Iskul Bukol is Over. The Adults Are Back in Charge of the Senate.

For years, Filipinos have endured a politics that too often rewarded noise over nuance, performance over process, and outrage over outcomes.

Public service became theater. Governance became spectacle. The halls of power increasingly resembled a perpetual campaign stage—where viral sound bites mattered more than institutional stability, and political “clap-backs” were mistaken for leadership.

But this week, something shifted in the Senate.

As Alan Peter Cayetano took the gavel, the atmosphere changed. Not because of some dramatic display of force, but precisely because there wasn’t one.

The noise softened.

The temperature lowered.

And for the first time in a long while, the Senate began to feel less like a battleground for personalities and more like what it was always supposed to be: an institution.

Finally, it seems, there is an adult in the room.

The “adult” in politics is not the loudest voice. It is the one who understands that institutions are fragile, that constitutional processes matter, and that leadership is measured not by how much chaos one can create—but by how much stability one can preserve.

In an era where influencers often masquerade as statesmen, sobriety has become almost revolutionary.

The timing could not be more critical.

The country now stands at the edge of a constitutional and political storm, with impeachment proceedings threatening to deepen already dangerous national divisions. In the hands of lesser leaders, such a moment could easily devolve into a circus—part spectacle, part vendetta, part ratings war.

But Cayetano’s early signals suggest a different posture: not arsonist, but stabilizer.

By consistently framing the Senate’s role around due process, constitutional duty, and institutional stewardship, he is sending a message that many Filipinos have been longing to hear: the Senate is not supposed to inflame crises for political gain. It is supposed to help the nation navigate through them.

And that distinction matters.

Critics, of course, will call this restraint “calculated.” They will interpret his emphasis on governance, healthcare, efficiency, and day-to-day national concerns as an attempt to avoid political confrontation.

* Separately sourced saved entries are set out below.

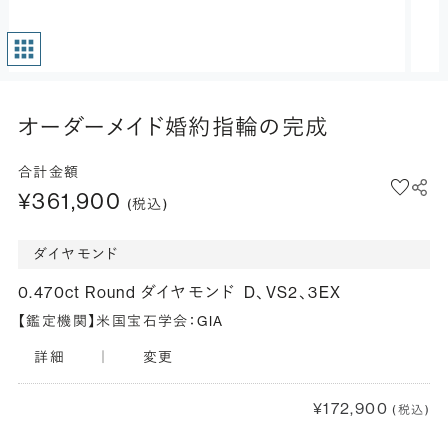
オーダーメイド婚約指輪の完成
合計金額
¥361,900
(税込)
ダイヤモンド
0.470ct Round ダイヤモンド
D、VS2、3EX
【鑑定機関】米国宝石学会：GIA
詳細
｜
変更
¥172,900
(税込)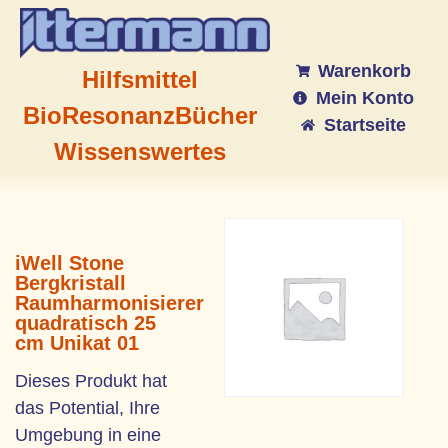
Warenkorb
Hilfsmittel
Mein Konto
BioResonanz
Bücher
Startseite
Wissenswertes
iWell Stone
Bergkristall
Raumharmonisierer
quadratisch 25
cm Unikat 01
Dieses Produkt hat
das Potential, Ihre
Umgebung in eine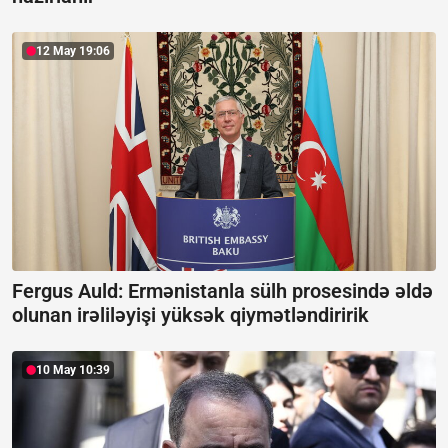
12 May 19:06
Fergus Auld: Ermənistanla sülh prosesində əldə
olunan irəliləyişi yüksək qiymətləndiririk
10 May 10:39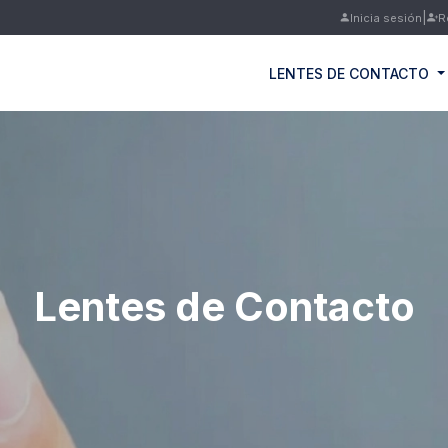
|
Inicia sesión
R
LENTES DE CONTACTO
Lentes de Contacto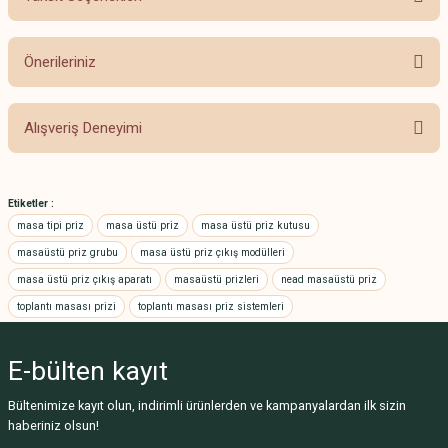
Yorum Yaz
Ürün hakkında henüz soru sorulmamış.
Önerileriniz
Soru Sor
Bu ürünün fiyat bilgisi, resim, ürün açıklamalarında ve diğer konularda
Alışveriş Deneyimi
yetersiz gördüğünüz noktaları öneri formunu kullanarak tarafımıza
iletebilirsiniz.
Görüş ve önerileriniz için teşekkür ederiz.
Hızlı sevkiyat
Etiketler :
A... A... | 27/12/2024
Ürün resmi kalitesiz, bozuk veya görüntülenemiyor.
masa tipi priz
masa üstü priz
masa üstü priz kutusu
Ürün açıklamasında eksik bilgiler bulunuyor.
masaüstü priz grubu
masa üstü priz çıkış modülleri
Güvenilir ve profesyonel
masa üstü priz çıkış aparatı
Ürün bilgilerinde hatalar bulunuyor.
masaüstü prizleri
nead masaüstü priz
firma
toplantı masası prizi
toplantı masası priz sistemleri
Ürün fiyatı diğer sitelerden daha pahalı.
Halil Kırbaş | 05/12/2024
Bu ürüne benzer farklı alternatifler olmalı.
E-bülten
kayıt
Aldığım malzemelerin
Bültenimize kayıt olun, indirimli ürünlerden ve kampanyalardan ilk sizin
tamamından memnunum
haberiniz olsun!
kaliteli ve fiyatları uygun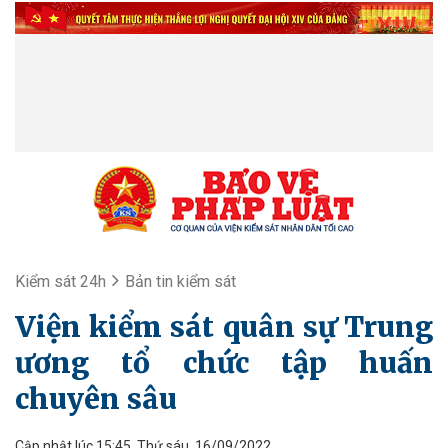
Kiểm sát 24h
Bản tin kiểm sát
Viện kiểm sát quân sự Trung
ương tổ chức tập huấn
chuyên sâu
Cập nhật lúc 15:45, Thứ sáu, 16/09/2022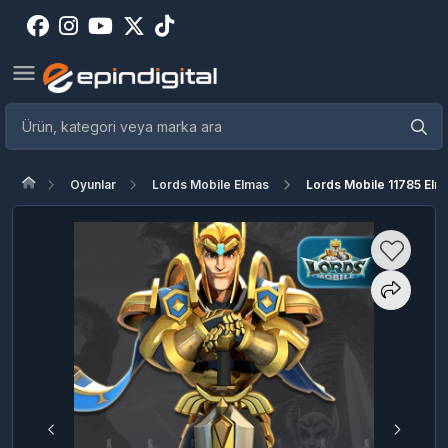
Oyunlar
Lords Mobile Elmas
Lords Mobile 11785 Elm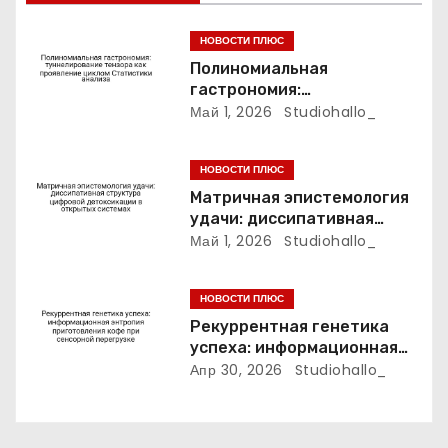
а
НОВОСТИ ПЛЮС
п
Полиномиальная
гастрономия:
и
туннелирование тензора
Май 1, 2026
Studiohallo_
как проявление циклом
с
Статистики анализа
НОВОСТИ ПЛЮС
я
Матричная эпистемология
удачи: диссипативная
м
структура цифровой
Май 1, 2026
Studiohallo_
детоксикации в открытых
системах
НОВОСТИ ПЛЮС
Рекуррентная генетика
успеха: информационная
энтропия приготовления
Апр 30, 2026
Studiohallo_
кофе при сенсорной
перегрузке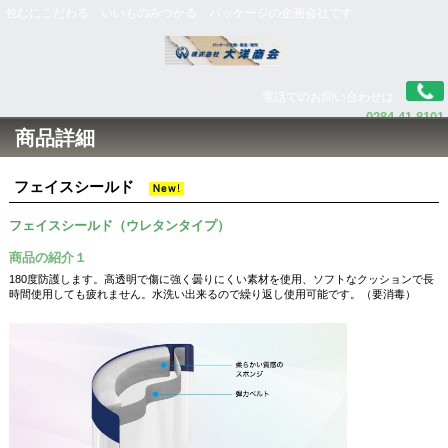
包むにこだわる いいものみつかる パッケージの企画会社です
電話でのお問い合わせは
0284-41-8101
商品詳細
メールでのお問い合わせはこちら
フェイスシールド
フェイスシールド（ウレタンタイプ）
商品の紹介１
180度防護します。高透明で傷に強く曇りにくい素材を使用、ソフトなクッションで長
時間使用しても疲れません。水洗い出来るので繰り返し使用可能です。（要消毒）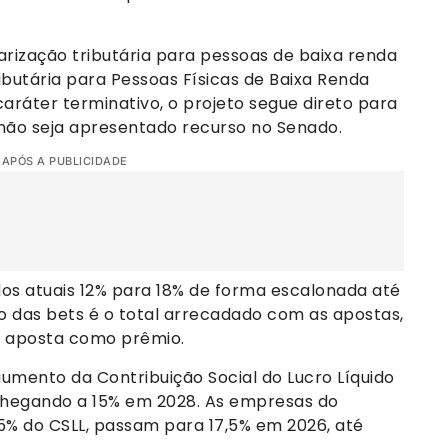
arização tributária para pessoas de baixa renda
ibutária para Pessoas Físicas de Baixa Renda
ráter terminativo, o projeto segue direto para
não seja apresentado recurso no Senado.
 APÓS A PUBLICIDADE
os atuais 12% para 18% de forma escalonada até
ão das bets é o total arrecadado com as apostas,
a aposta como prêmio.
aumento da Contribuição Social do Lucro Líquido
 chegando a 15% em 2028. As empresas do
5% do CSLL, passam para 17,5% em 2026, até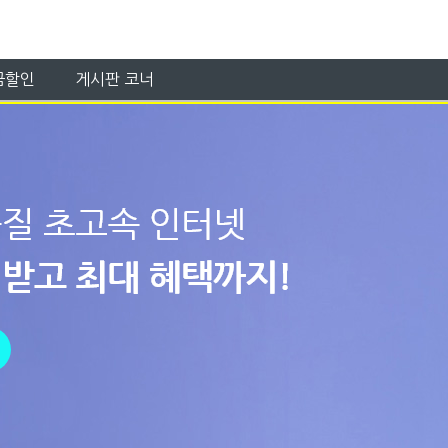
금할인
게시판 코너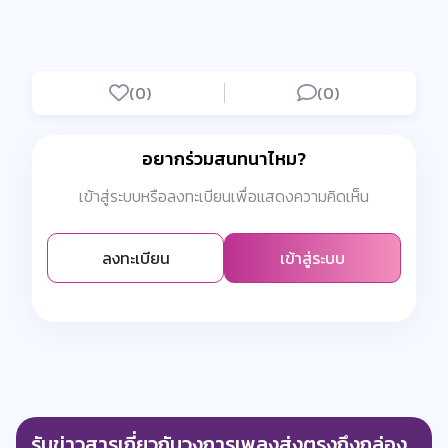
(0)
(0)
อยากร่วมสนทนาไหม?
เข้าสู่ระบบหรือลงทะเบียนเพื่อแสดงความคิดเห็น
ลงทะเบียน
เข้าสู่ระบบ
รับข่าวสารเกี่ยวกับวงการเพลงส่งตรงถึงกล่อง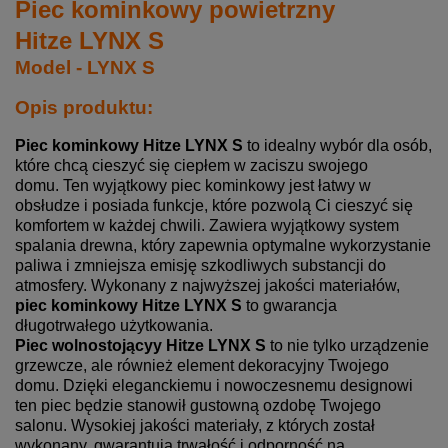
Piec kominkowy powietrzny
Hitze LYNX S
Model - LYNX S
Opis produktu:
Piec kominkowy Hitze LYNX S
to idealny wybór dla osób,
które chcą cieszyć się ciepłem w zaciszu swojego
domu.
Ten wyjątkowy piec kominkowy jest łatwy w
obsłudze i posiada funkcje, które pozwolą Ci cieszyć się
komfortem w każdej chwili.
Zawiera wyjątkowy system
spalania drewna, który zapewnia optymalne wykorzystanie
paliwa i zmniejsza emisję szkodliwych substancji do
atmosfery.
Wykonany z najwyższej jakości materiałów,
piec kominkowy Hitze LYNX S
to gwarancja
długotrwałego użytkowania.
Piec wolnostojącyy Hitze LYNX S
to nie tylko urządzenie
grzewcze, ale również element dekoracyjny Twojego
domu.
Dzięki eleganckiemu i nowoczesnemu designowi
ten piec będzie stanowił gustowną ozdobę Twojego
salonu.
Wysokiej jakości materiały, z których został
wykonany, gwarantują trwałość i odporność na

But they miss the point entirely.

It is precisely because the political drama is so intense that governance must remain grounded. A nation cannot survive indefinitely on adrenaline and outrage alone. Someone still has to keep the machinery of government functioning while everyone else is busy performing for the cameras.

What Cayetano appears to be building is not the image of a factional warrior, but of a constitutional referee—someone attempting to lower the national temperature rather than exploit it.

Even his calibrated approach to sensitive issues, from the West Philippine Sea to internal Senate dynamics, reflects a broader message: strength without hysteria, leadership without constant spectacle.

After years of political heat, the public is beginning to crave something else:
clarity,
stability,
competence,
and perhaps most of all, maturity.

Whether this statesmanlike posture can survive the immense pressures of the months ahead remains uncertain. Philippine politics has a way of punishing restraint and rewarding chaos.

But for now, at least, the mood has changed.

The tantrums have quieted.

The adults are back.

And maybe—just maybe—the Senate can finally get back to work.